§ **Instructions for the task**: Could you output each line below precisely as it stands, without the images?

§ **Records to use**:
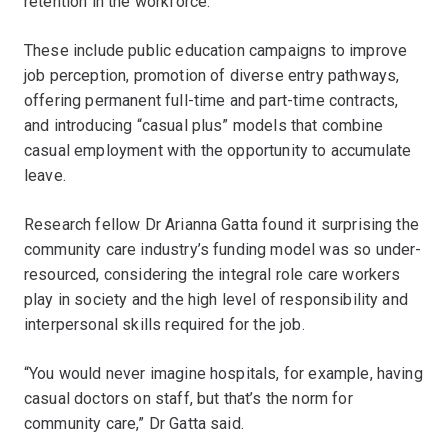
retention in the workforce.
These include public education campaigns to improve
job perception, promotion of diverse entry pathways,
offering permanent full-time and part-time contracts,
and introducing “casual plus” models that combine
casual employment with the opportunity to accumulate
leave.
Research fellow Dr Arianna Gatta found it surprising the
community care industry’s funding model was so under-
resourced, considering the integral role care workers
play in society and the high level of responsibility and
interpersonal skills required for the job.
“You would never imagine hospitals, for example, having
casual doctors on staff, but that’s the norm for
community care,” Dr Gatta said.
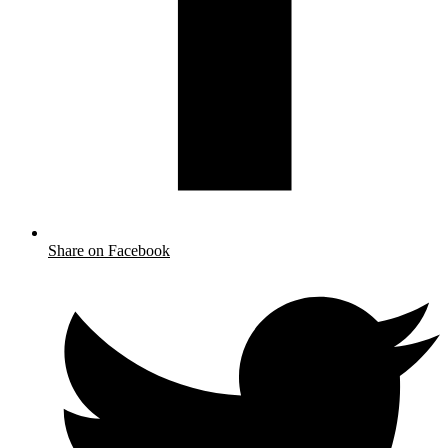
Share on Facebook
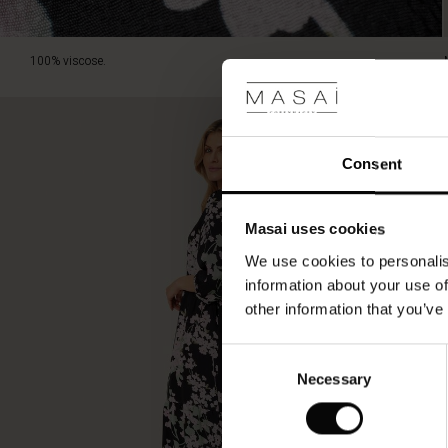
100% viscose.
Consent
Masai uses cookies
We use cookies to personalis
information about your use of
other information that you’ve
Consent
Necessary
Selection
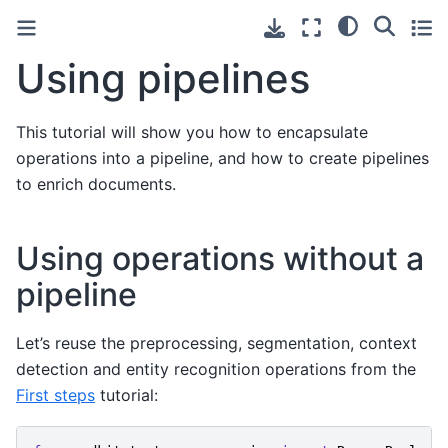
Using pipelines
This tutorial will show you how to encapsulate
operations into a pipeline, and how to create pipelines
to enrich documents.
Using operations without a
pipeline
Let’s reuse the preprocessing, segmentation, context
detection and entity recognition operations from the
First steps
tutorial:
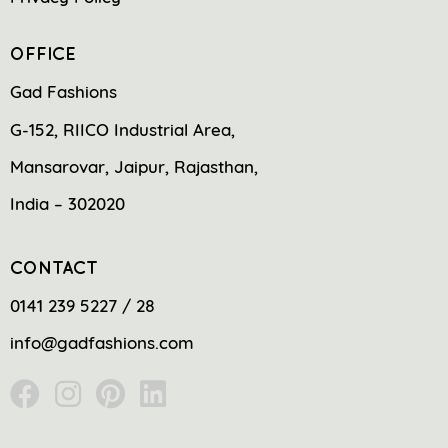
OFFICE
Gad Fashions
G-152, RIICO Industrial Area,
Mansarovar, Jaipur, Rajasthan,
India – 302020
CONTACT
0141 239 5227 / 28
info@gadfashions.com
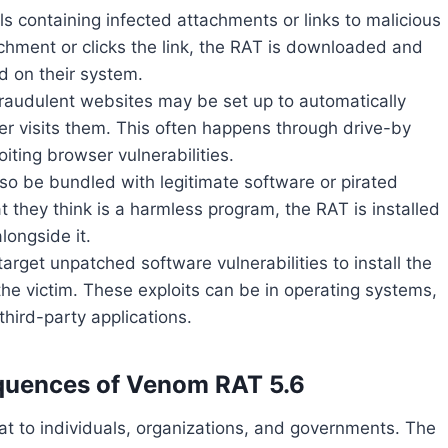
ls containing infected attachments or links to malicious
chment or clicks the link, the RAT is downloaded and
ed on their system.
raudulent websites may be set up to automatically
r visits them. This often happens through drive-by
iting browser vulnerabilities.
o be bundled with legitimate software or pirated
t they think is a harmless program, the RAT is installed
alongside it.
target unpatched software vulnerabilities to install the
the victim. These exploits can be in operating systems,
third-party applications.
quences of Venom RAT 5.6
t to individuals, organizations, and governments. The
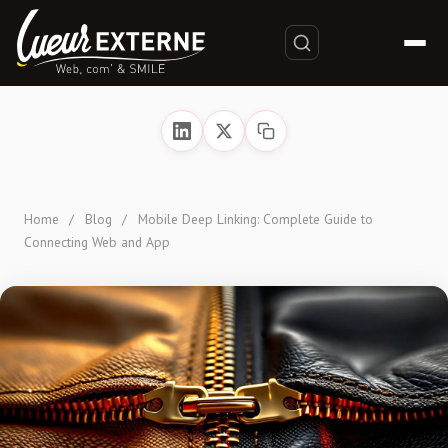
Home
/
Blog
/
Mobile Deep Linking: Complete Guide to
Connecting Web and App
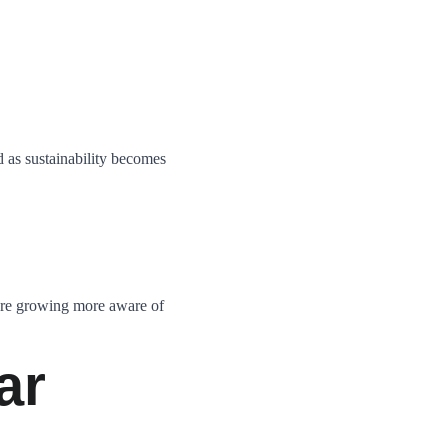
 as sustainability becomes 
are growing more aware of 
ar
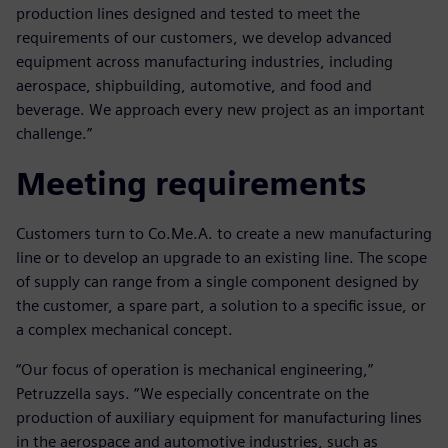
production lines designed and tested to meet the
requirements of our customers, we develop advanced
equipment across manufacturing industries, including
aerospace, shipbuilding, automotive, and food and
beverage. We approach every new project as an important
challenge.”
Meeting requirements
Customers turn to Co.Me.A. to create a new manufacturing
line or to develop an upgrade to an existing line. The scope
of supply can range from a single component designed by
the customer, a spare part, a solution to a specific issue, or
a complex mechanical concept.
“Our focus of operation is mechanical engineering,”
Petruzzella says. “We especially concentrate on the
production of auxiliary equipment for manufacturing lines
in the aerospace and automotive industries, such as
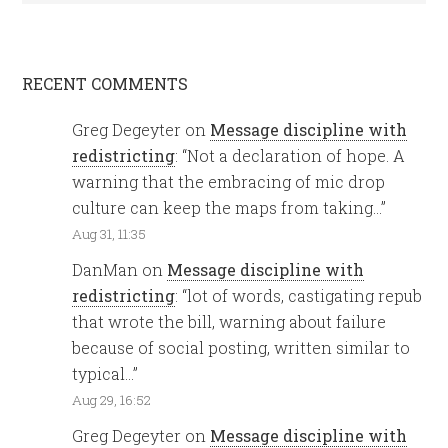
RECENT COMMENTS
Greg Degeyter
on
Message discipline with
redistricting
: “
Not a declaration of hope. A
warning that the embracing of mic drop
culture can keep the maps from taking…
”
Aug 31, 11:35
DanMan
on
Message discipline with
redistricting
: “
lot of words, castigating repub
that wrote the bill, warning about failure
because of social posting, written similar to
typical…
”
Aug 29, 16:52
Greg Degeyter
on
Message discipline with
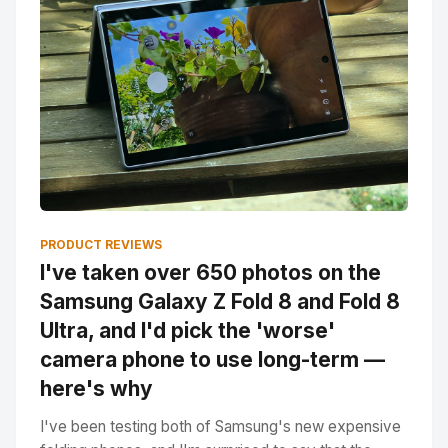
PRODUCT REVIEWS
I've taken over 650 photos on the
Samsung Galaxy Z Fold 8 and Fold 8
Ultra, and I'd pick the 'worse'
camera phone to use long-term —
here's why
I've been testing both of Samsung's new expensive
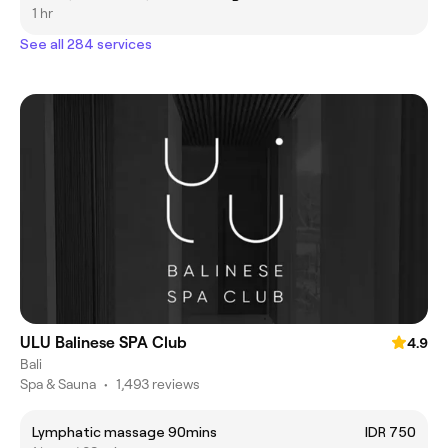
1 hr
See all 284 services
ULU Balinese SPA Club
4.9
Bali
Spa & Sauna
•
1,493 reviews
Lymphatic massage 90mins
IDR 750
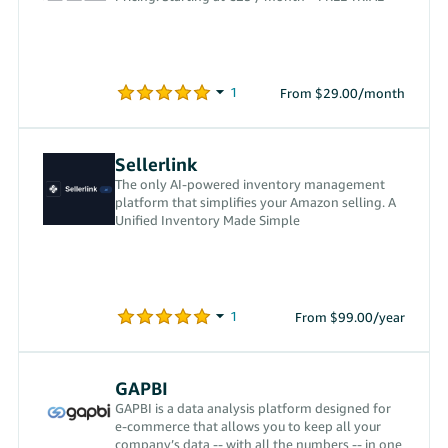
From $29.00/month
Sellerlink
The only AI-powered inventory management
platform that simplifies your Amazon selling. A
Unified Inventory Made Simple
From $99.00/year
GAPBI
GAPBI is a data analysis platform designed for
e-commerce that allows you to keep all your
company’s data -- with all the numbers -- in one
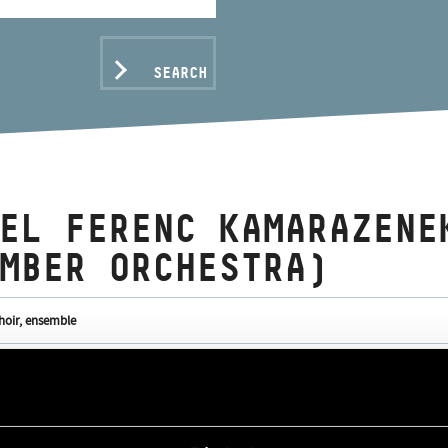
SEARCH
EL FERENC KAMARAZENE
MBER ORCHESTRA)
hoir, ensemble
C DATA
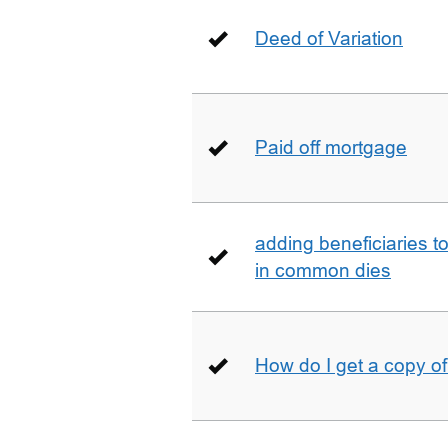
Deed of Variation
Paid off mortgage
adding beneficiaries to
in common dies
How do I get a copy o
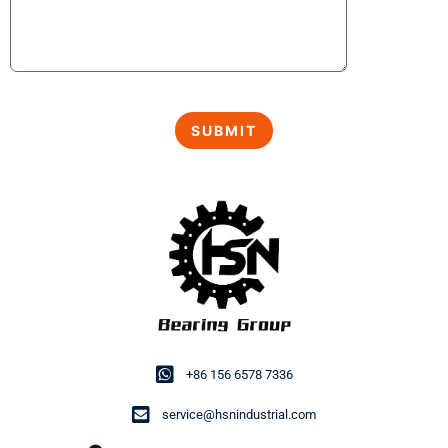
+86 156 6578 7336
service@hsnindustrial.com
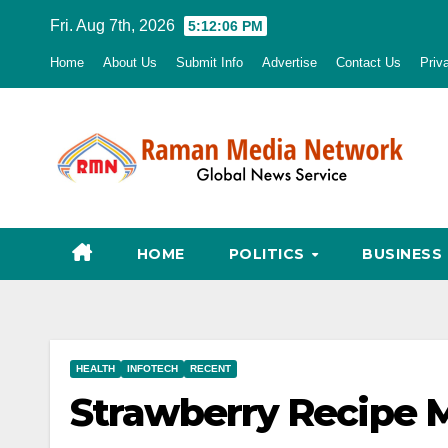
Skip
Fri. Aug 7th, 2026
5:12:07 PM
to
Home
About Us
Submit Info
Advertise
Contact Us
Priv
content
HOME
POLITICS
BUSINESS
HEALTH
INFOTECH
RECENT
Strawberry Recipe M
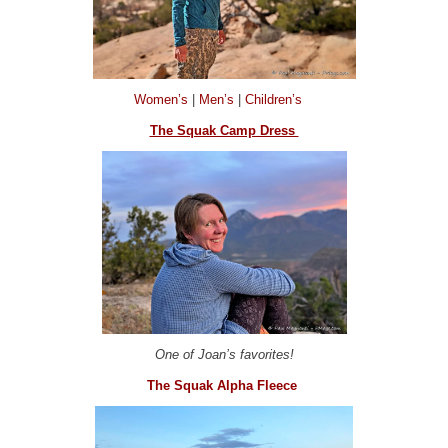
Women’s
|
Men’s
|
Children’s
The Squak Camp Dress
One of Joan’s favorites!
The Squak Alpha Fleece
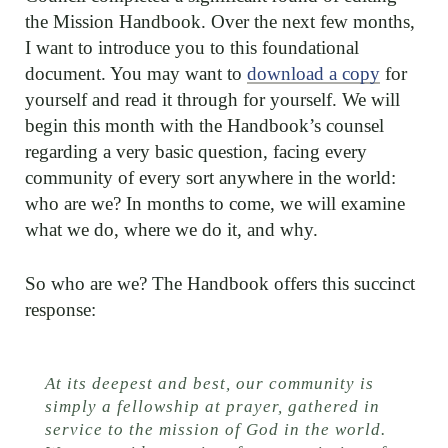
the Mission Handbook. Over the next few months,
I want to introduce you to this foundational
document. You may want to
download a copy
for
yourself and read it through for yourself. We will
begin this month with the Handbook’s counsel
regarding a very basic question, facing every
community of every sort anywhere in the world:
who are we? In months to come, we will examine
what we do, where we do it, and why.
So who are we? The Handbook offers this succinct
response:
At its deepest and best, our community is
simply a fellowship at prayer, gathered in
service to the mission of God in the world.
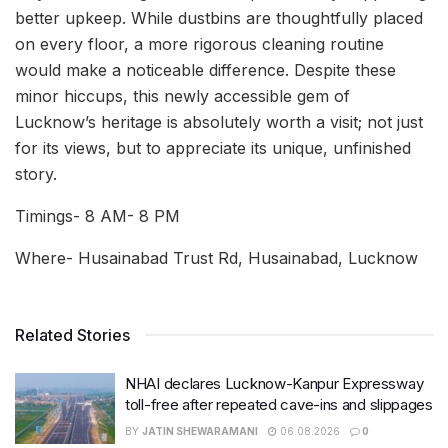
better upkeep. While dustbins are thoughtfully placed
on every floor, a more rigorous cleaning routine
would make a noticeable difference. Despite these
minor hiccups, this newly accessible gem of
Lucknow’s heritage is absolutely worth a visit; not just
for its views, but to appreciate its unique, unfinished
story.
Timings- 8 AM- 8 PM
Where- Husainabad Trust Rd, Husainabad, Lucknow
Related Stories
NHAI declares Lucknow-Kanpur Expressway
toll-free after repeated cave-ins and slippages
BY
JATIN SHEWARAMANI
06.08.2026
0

§ **The answer**:
retention in the workforce.
These include public education campaigns to improve
job perception, promotion of diverse entry pathways,
offering permanent full-time and part-time contracts,
and introducing “casual plus” models that combine
casual employment with the opportunity to accumulate
leave.
Research fellow Dr Arianna Gatta found it surprising the
community care industry’s funding model was so under-
resourced, considering the integral role care workers
play in society and the high level of responsibility and
interpersonal skills required for the job.
“You would never imagine hospitals, for example, having
casual doctors on staff, but that’s the norm for
community care,” Dr Gatta said.
Share on Facebook
100% viscose.
Consent
Masai uses cookies
We use cookies to personalis
information about your use of
other information that you’ve
Consent
Necessary
Selection
Using pipelines
This tutorial will show you how to encapsulate
operations into a pipeline, and how to create pipelines
to enrich documents.
Using operations without a
pipeline
Let’s reuse the preprocessing, segmentation, context
detection and entity recognition operations from the
First steps
tutorial:
OFFICE
Gad Fashions
G-152, RIICO Industrial Area,
Mansarovar, Jaipur, Rajasthan,
India – 302020
CONTACT
0141 239 5227 / 28
info@gadfashions.com
ls containing infected attachments or links to malicious
chment or clicks the link, the RAT is downloaded and
ed on their system.
raudulent websites may be set up to automatically
r visits them. This often happens through drive-by
iting browser vulnerabilities.
o be bundled with legitimate software or pirated
t they think is a harmless program, the RAT is installed
alongside it.
target unpatched software vulnerabilities to install the
the victim. These exploits can be in operating systems,
third-party applications.
quences of Venom RAT 5.6
t to individuals, organizations, and governments. The
Home
/
Blog
/
Mobile Deep Linking: Complete Guide to
Connecting Web and App
 as sustainability becomes 
are growing more aware of 
ar
production lines designed and tested to meet the
requirements of our customers, we develop advanced
equipment across manufacturing industries, including
aerospace, shipbuilding, automotive, and food and
beverage. We approach every new project as an important
challenge.”
Meeting requirements
Customers turn to Co.Me.A. to create a new manufacturing
line or to develop an upgrade to an existing line. The scope
of supply can range from a single component designed by
the customer, a spare part, a solution to a specific issue, or
a complex mechanical concept.
“Our focus of operation is mechanical engineering,”
Petruzzella says. “We especially concentrate on the
production of auxiliary equipment for manufacturing lines
in the aerospace and automotive industries, such as
RECENT COMMENTS
Greg Degeyter
on
Message discipline with
redistricting
: “
Not a declaration of hope. A
warning that the embracing of mic drop
culture can keep the maps from taking…
”
Aug 31, 11:35
DanMan
on
Message discipline with
redistricting
: “
lot of words, castigating repub
that wrote the bill, warning about failure
because of social posting, written similar to
typical…
”
Aug 29, 16:52
Greg Degeyter
on
Message discipline with
PRODUCT REVIEWS
I've taken over 650 photos on the
Samsung Galaxy Z Fold 8 and Fold 8
Ultra, and I'd pick the 'worse'
camera phone to use long-term —
here's why
I've been testing both of Samsung's new expensive
1 hr
See all 284 services
ULU Balinese SPA Club
4.9
Bali
Spa & Sauna
•
1,493 reviews
Lymphatic massage 90mins
IDR 750
From $29.00/month
Sellerlink
The only AI-powered inventory management
platform that simplifies your Amazon selling. A
Unified Inventory Made Simple
From $99.00/year
GAPBI
GAPBI is a data analysis platform designed for
e-commerce that allows you to keep all your
company’s data -- with all the numbers -- in one
SEARCH
EL FERENC KAMARAZENE
MBER ORCHESTRA)
hoir, ensemble
C DATA
Deed of Variation
Paid off mortgage
adding beneficiaries to
in common dies
How do I get a copy o
+86 156 6578 7336
service@hsnindustrial.com
Skip
Fri. Aug 7th, 2026
5:12:07 PM
to
Home
About Us
Submit Info
Advertise
Contact Us
Priv
content
HOME
POLITICS
BUSINESS
HEALTH
INFOTECH
RECENT
Strawberry Recipe M
Women’s
|
Men’s
|
Children’s
The Squak Camp Dress
One of Joan’s favorites!
The Squak Alpha Fleece
the Mission Handbook. Over the next few months,
I want to introduce you to this foundational
document. You may want to
download a copy
for
yourself and read it through for yourself. We will
begin this month with the Handbook’s counsel
regarding a very basic question, facing every
community of every sort anywhere in the world:
who are we? In months to come, we will examine
what we do, where we do it, and why.
So who are we? The Handbook offers this succinct
response:
At its deepest and best, our community is
simply a fellowship at prayer, gathered in
service to the mission of God in the world.
better upkeep. While dustbins are thoughtfully placed
on every floor, a more rigorous cleaning routine
would make a noticeable difference. Despite these
minor hiccups, this newly accessible gem of
Lucknow’s heritage is absolutely worth a visit; not just
for its views, but to appreciate its unique, unfinished
story.
Timings- 8 AM- 8 PM
Where- Husainabad Trust Rd, Husainabad, Lucknow
Related Stories
NHAI declares Lucknow-Kanpur Expressway
toll-free after repeated cave-ins and slippages
BY
JATIN SHEWARAMANI
06.08.2026
0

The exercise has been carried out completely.